ACTION ITEM —
Every line that contains the word "displays" is to be copied from the listing.

━━━ RAW DATA ━━━

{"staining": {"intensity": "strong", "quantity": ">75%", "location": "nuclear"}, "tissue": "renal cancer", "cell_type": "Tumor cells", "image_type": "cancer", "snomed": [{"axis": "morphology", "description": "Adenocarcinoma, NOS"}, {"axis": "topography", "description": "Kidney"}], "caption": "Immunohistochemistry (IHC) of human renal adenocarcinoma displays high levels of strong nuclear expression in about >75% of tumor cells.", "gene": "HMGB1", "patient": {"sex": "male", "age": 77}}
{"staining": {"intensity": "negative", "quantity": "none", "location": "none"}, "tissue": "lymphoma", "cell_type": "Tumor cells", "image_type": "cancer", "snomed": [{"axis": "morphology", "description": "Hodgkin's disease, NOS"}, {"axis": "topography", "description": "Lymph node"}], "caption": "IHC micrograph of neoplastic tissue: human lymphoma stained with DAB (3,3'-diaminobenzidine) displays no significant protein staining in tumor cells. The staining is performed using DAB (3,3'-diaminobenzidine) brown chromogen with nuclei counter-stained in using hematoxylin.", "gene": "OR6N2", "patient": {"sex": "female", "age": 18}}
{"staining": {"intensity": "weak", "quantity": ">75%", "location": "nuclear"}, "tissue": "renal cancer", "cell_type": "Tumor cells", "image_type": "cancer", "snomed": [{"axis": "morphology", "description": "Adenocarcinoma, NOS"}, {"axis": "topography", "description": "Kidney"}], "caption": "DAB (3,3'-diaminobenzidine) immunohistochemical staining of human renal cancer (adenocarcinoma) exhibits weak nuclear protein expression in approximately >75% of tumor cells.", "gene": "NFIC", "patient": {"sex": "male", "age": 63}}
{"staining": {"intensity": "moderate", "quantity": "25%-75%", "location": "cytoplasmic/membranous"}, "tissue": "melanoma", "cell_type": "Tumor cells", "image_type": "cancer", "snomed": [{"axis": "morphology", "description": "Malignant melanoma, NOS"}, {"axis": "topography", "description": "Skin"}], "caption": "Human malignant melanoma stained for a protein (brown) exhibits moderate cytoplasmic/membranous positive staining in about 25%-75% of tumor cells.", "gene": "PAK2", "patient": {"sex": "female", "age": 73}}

━━━

RESULT OF THIS TASK —
{"staining": {"intensity": "strong", "quantity": ">75%", "location": "nuclear"}, "tissue": "renal cancer", "cell_type": "Tumor cells", "image_type": "cancer", "snomed": [{"axis": "morphology", "description": "Adenocarcinoma, NOS"}, {"axis": "topography", "description": "Kidney"}], "caption": "Immunohistochemistry (IHC) of human renal adenocarcinoma displays high levels of strong nuclear expression in about >75% of tumor cells.", "gene": "HMGB1", "patient": {"sex": "male", "age": 77}}
{"staining": {"intensity": "negative", "quantity": "none", "location": "none"}, "tissue": "lymphoma", "cell_type": "Tumor cells", "image_type": "cancer", "snomed": [{"axis": "morphology", "description": "Hodgkin's disease, NOS"}, {"axis": "topography", "description": "Lymph node"}], "caption": "IHC micrograph of neoplastic tissue: human lymphoma stained with DAB (3,3'-diaminobenzidine) displays no significant protein staining in tumor cells. The staining is performed using DAB (3,3'-diaminobenzidine) brown chromogen with nuclei counter-stained in using hematoxylin.", "gene": "OR6N2", "patient": {"sex": "female", "age": 18}}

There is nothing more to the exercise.